(AIM OF THE TASK)
Transcribe the data exactly, from the line containing "Kühlschrankmagnet Durchatmen" through the line containing "Mehr Informationen", including both of those lines.

(SOURCE DATA)
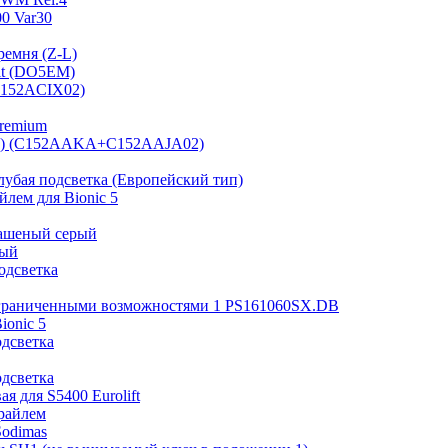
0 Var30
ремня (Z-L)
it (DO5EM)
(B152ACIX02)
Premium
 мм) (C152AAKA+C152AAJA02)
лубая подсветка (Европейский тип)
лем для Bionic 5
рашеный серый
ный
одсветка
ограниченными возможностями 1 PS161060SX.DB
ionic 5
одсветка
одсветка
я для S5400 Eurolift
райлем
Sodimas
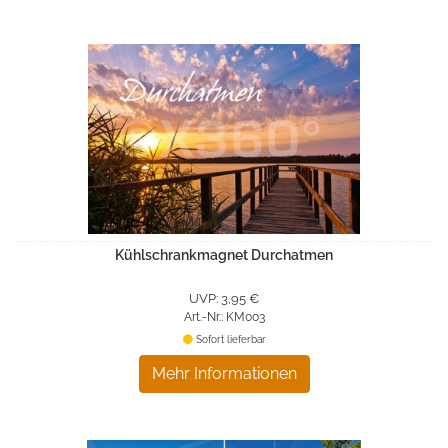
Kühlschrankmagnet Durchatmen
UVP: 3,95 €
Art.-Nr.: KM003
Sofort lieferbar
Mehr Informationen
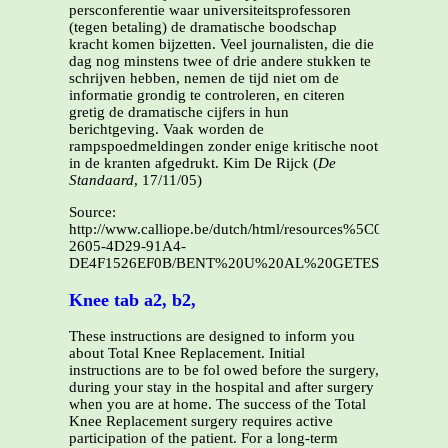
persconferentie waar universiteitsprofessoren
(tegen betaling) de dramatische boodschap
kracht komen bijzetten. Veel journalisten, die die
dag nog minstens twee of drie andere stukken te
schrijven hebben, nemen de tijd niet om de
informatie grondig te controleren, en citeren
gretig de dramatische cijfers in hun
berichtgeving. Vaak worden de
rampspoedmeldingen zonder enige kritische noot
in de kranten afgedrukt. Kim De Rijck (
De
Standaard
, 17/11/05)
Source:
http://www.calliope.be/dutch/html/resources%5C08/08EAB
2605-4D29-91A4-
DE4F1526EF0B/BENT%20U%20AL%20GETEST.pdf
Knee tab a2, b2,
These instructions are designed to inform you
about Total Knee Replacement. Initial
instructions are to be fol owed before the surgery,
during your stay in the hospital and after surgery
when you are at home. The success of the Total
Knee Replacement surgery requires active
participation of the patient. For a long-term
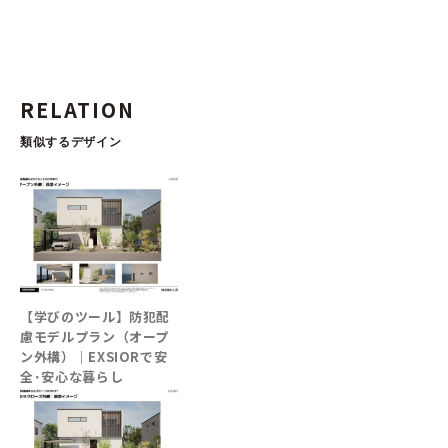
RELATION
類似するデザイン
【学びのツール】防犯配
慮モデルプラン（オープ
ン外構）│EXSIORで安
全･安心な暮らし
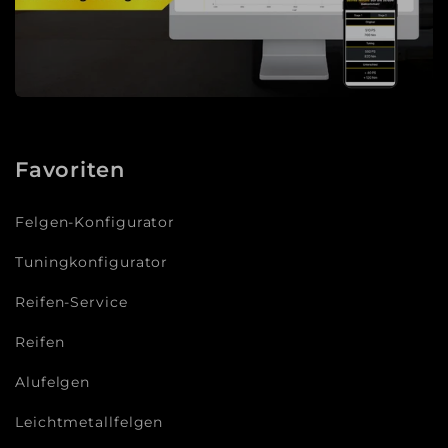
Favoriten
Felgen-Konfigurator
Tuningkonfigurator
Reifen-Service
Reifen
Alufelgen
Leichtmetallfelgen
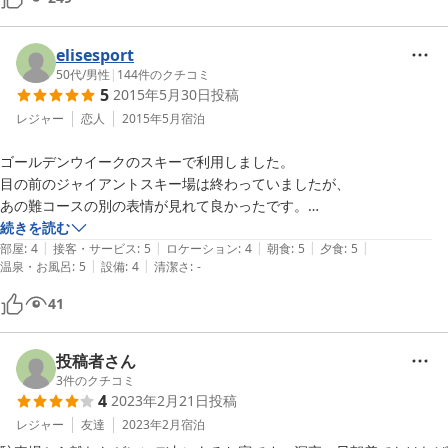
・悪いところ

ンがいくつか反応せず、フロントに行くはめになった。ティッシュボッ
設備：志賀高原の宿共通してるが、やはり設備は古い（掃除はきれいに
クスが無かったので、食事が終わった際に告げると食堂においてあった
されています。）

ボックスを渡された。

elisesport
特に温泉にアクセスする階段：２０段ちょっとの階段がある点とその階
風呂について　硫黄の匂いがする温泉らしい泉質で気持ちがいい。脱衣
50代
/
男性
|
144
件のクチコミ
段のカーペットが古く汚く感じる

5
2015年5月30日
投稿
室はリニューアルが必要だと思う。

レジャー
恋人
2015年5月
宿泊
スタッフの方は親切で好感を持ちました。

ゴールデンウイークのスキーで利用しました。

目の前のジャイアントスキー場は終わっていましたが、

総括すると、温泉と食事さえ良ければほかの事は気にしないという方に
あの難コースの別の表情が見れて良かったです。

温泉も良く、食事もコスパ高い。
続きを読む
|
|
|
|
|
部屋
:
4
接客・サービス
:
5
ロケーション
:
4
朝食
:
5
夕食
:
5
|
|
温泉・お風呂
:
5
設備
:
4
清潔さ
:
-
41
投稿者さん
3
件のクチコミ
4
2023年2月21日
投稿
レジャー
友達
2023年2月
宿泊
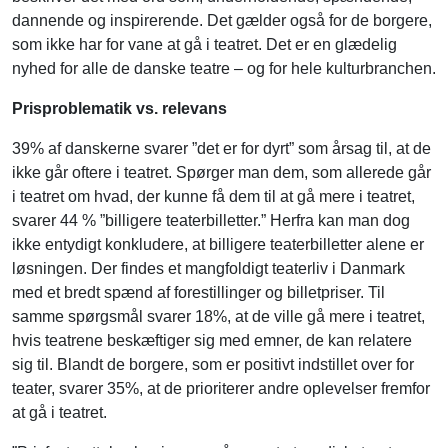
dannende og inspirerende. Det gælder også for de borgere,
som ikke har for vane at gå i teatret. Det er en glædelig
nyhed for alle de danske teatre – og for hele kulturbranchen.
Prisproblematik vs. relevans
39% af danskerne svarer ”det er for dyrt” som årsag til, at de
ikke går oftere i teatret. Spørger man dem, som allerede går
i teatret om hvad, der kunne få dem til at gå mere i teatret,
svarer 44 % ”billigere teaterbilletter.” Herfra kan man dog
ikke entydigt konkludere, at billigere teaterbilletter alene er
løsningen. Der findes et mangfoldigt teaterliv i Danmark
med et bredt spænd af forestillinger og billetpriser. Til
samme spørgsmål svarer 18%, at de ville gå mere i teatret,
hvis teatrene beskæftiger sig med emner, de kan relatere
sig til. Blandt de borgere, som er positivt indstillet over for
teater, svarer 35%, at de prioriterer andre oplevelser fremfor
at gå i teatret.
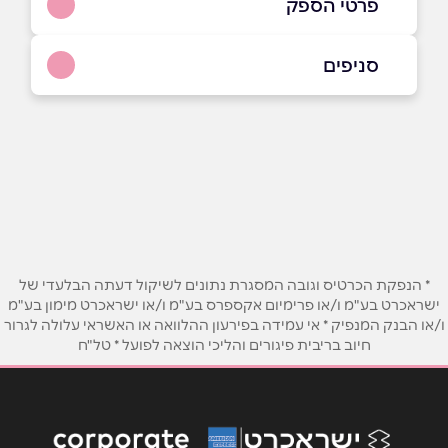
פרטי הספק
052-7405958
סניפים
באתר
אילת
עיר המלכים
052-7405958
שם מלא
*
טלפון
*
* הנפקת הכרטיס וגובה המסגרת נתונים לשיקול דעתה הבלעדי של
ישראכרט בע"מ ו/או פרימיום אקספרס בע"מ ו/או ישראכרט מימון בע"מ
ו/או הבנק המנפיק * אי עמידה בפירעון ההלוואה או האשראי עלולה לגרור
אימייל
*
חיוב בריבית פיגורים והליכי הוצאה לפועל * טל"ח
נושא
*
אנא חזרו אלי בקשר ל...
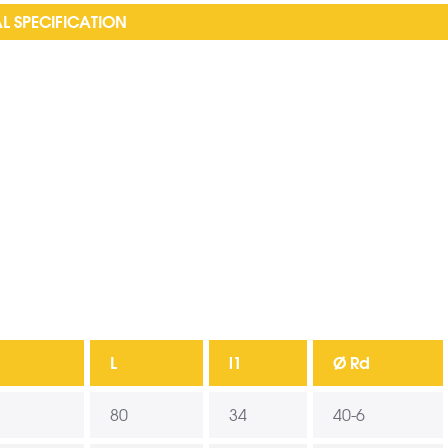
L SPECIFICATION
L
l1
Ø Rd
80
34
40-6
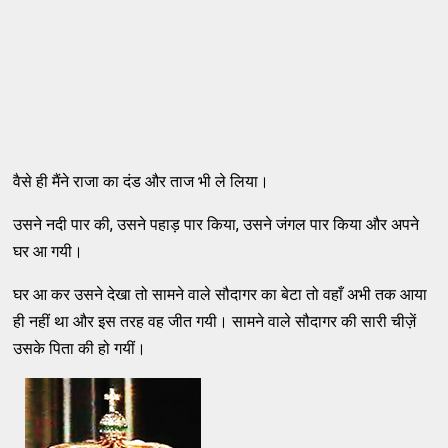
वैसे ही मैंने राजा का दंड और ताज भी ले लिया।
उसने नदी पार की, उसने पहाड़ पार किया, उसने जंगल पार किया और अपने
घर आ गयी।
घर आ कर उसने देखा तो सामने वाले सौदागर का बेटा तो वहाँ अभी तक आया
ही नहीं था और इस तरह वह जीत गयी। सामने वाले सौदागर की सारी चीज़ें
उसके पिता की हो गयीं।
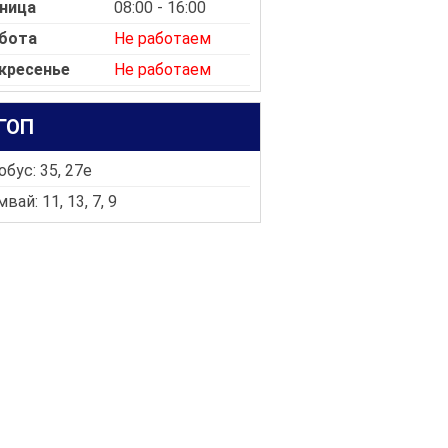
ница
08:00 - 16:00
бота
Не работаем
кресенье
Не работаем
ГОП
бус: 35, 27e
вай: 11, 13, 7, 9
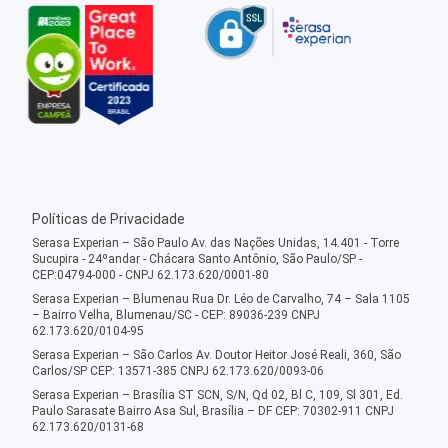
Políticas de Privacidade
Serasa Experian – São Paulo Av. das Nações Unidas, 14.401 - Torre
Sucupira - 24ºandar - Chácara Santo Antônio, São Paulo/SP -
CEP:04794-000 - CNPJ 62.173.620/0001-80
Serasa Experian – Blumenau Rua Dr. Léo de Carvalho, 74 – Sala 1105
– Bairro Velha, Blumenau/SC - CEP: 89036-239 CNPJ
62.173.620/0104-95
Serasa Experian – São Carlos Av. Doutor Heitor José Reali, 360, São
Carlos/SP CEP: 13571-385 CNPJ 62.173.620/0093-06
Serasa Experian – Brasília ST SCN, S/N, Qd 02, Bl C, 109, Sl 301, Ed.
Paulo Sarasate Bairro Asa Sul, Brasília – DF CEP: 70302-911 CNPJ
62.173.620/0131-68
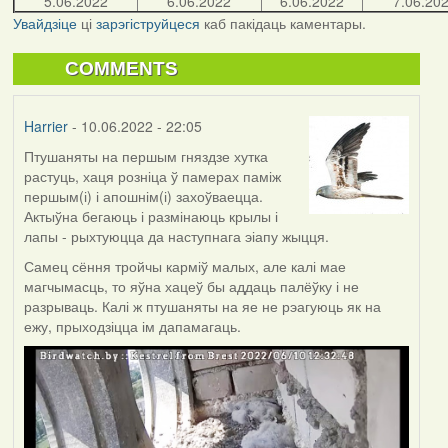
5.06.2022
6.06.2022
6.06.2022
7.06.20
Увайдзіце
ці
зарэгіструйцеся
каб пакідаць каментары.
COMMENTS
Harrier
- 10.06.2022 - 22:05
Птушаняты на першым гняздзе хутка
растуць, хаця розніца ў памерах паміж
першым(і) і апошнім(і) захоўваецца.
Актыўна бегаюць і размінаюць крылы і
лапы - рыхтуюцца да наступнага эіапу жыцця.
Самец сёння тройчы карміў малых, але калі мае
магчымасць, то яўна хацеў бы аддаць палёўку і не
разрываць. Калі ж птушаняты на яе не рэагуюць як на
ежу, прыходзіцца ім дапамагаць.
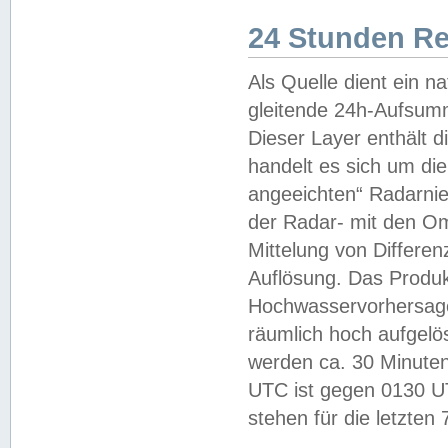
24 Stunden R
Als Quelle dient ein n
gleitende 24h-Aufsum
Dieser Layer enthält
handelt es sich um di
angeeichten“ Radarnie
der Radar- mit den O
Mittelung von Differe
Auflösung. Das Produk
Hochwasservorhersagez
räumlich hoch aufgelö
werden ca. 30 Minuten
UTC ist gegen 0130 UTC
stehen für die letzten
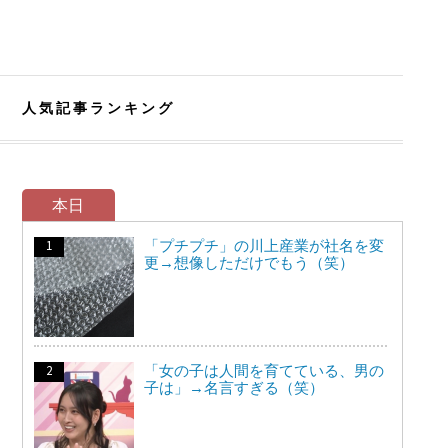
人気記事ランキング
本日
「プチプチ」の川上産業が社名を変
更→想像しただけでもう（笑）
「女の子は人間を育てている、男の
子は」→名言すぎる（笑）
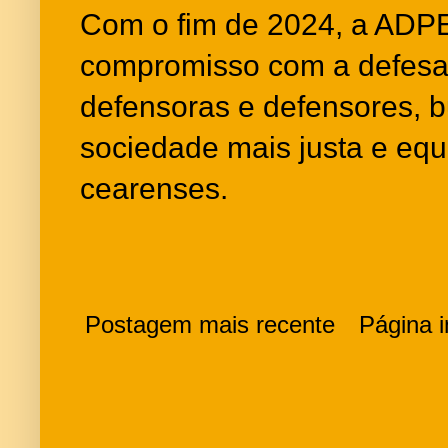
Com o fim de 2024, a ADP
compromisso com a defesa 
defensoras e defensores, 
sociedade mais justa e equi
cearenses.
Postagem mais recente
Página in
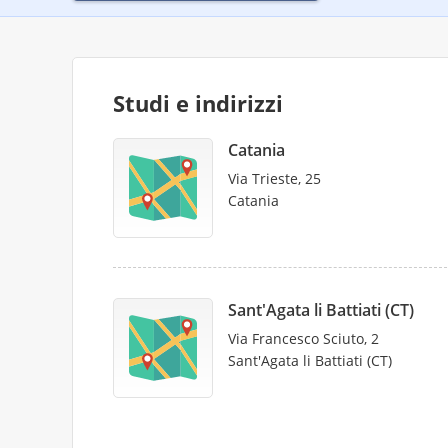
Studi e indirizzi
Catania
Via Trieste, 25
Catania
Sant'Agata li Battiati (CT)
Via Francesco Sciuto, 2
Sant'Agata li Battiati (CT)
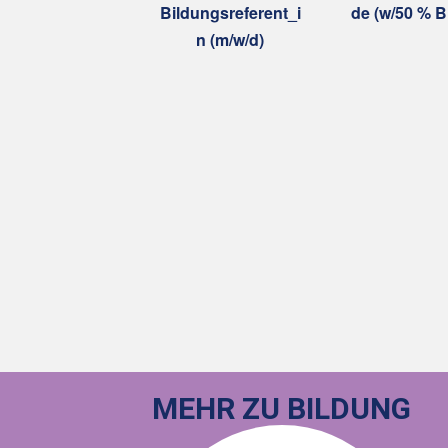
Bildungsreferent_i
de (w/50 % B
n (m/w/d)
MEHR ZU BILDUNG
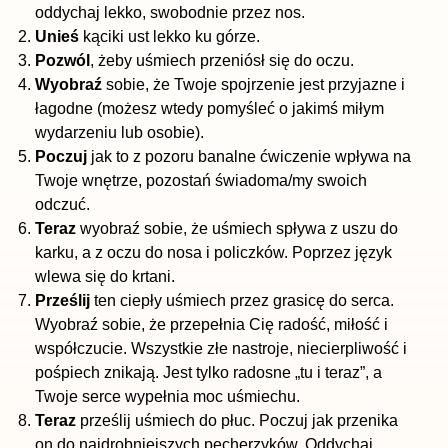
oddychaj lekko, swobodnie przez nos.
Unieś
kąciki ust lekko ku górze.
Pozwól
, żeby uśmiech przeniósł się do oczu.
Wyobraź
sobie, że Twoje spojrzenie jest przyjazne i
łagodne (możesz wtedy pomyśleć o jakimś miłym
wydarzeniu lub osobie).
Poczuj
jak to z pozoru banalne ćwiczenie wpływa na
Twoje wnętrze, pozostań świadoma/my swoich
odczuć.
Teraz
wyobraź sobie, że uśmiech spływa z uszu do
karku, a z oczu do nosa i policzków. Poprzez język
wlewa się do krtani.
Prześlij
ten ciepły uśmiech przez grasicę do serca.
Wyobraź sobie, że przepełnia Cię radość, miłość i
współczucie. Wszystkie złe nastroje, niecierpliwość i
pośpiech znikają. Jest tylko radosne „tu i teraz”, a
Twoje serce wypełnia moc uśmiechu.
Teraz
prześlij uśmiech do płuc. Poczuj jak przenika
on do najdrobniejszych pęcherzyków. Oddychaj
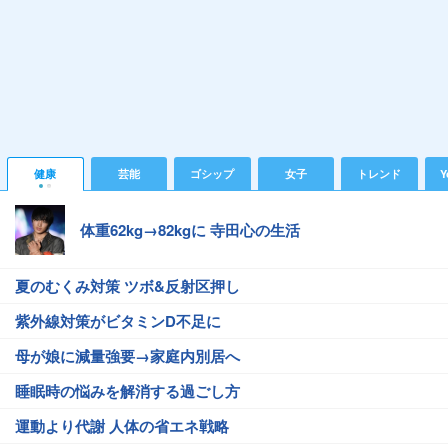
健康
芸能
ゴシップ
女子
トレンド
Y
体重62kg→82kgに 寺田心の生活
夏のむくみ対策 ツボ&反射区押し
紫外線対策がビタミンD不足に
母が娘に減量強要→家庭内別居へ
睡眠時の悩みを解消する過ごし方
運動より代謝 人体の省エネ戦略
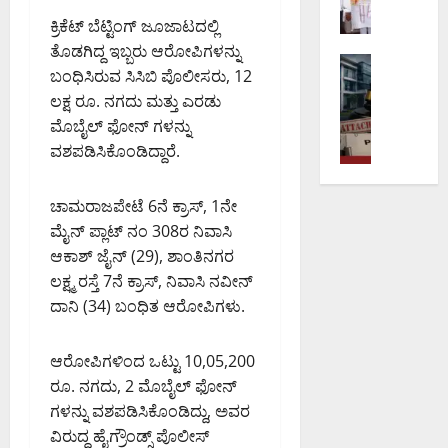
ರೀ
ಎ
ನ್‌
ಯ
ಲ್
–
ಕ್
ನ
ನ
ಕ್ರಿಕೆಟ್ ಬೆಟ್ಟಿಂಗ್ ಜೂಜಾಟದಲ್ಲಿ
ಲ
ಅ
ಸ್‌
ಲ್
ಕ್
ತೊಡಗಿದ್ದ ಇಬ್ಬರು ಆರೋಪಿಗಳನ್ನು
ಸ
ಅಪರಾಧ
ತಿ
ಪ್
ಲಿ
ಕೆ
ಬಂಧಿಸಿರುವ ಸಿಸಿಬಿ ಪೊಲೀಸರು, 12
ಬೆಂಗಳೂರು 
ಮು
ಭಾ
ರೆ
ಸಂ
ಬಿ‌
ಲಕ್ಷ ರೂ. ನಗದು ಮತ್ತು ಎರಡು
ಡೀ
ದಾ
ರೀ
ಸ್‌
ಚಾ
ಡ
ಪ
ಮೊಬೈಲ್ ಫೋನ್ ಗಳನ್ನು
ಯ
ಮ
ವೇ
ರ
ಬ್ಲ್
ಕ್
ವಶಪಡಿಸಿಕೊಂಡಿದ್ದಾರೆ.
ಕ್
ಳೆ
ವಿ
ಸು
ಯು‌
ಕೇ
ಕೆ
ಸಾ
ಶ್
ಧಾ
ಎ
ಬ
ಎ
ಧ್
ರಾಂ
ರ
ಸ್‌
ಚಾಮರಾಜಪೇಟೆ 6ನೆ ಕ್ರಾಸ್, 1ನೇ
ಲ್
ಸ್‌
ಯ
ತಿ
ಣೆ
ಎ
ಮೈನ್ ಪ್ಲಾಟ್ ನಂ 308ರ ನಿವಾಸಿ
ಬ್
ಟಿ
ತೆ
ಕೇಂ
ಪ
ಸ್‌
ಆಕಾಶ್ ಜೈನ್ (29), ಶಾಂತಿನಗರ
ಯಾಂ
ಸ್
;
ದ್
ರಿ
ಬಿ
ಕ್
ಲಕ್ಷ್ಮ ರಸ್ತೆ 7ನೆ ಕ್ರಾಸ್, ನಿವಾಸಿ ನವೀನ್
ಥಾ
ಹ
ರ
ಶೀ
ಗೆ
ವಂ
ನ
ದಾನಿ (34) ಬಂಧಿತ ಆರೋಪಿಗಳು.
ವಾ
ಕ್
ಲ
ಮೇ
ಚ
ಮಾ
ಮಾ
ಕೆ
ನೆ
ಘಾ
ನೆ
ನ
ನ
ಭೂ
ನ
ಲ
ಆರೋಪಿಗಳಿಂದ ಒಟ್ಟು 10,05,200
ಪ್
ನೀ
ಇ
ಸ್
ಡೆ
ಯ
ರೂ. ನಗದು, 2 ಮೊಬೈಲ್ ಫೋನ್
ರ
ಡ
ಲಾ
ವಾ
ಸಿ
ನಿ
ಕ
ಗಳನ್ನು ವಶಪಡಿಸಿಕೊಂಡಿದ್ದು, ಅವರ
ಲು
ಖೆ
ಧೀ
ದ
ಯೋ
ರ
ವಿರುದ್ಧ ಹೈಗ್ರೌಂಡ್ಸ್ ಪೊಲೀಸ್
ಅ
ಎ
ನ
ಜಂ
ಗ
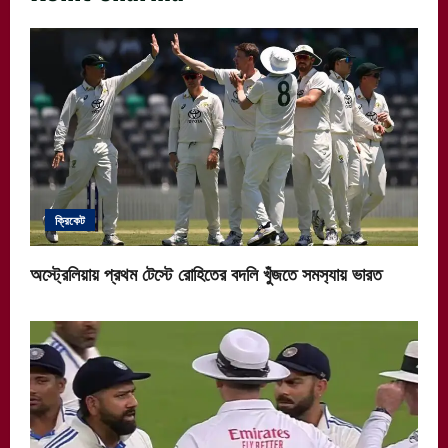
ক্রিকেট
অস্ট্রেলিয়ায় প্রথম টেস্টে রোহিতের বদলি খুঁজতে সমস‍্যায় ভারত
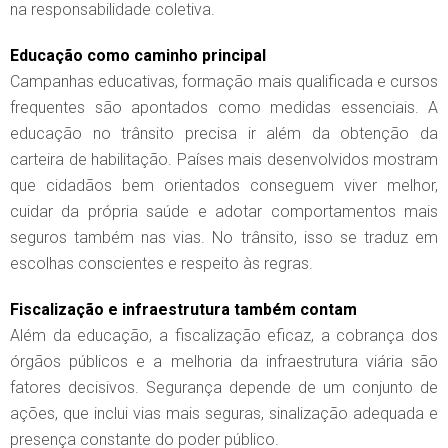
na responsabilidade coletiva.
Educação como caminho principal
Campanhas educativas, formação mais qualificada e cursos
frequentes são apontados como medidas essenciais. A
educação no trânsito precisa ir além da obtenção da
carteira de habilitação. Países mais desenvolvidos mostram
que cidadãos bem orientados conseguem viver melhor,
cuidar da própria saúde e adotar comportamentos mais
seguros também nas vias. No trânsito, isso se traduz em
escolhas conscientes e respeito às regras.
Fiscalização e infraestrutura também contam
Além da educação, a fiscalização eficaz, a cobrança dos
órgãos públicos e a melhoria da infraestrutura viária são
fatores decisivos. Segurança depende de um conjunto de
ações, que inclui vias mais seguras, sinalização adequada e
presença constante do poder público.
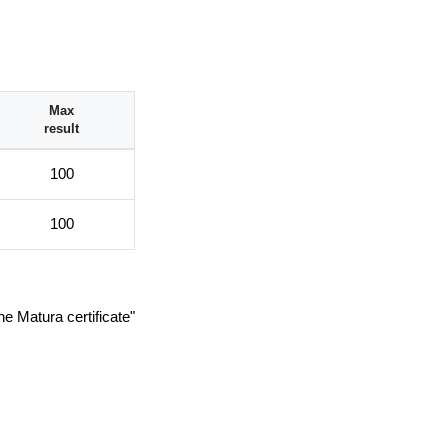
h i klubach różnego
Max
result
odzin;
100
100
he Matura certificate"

(ANSWER TO THIS TASK)
Kühlschrankmagnet Durchatmen
UVP: 3,95 €
Art.-Nr.: KM003
Sofort lieferbar
Mehr Informationen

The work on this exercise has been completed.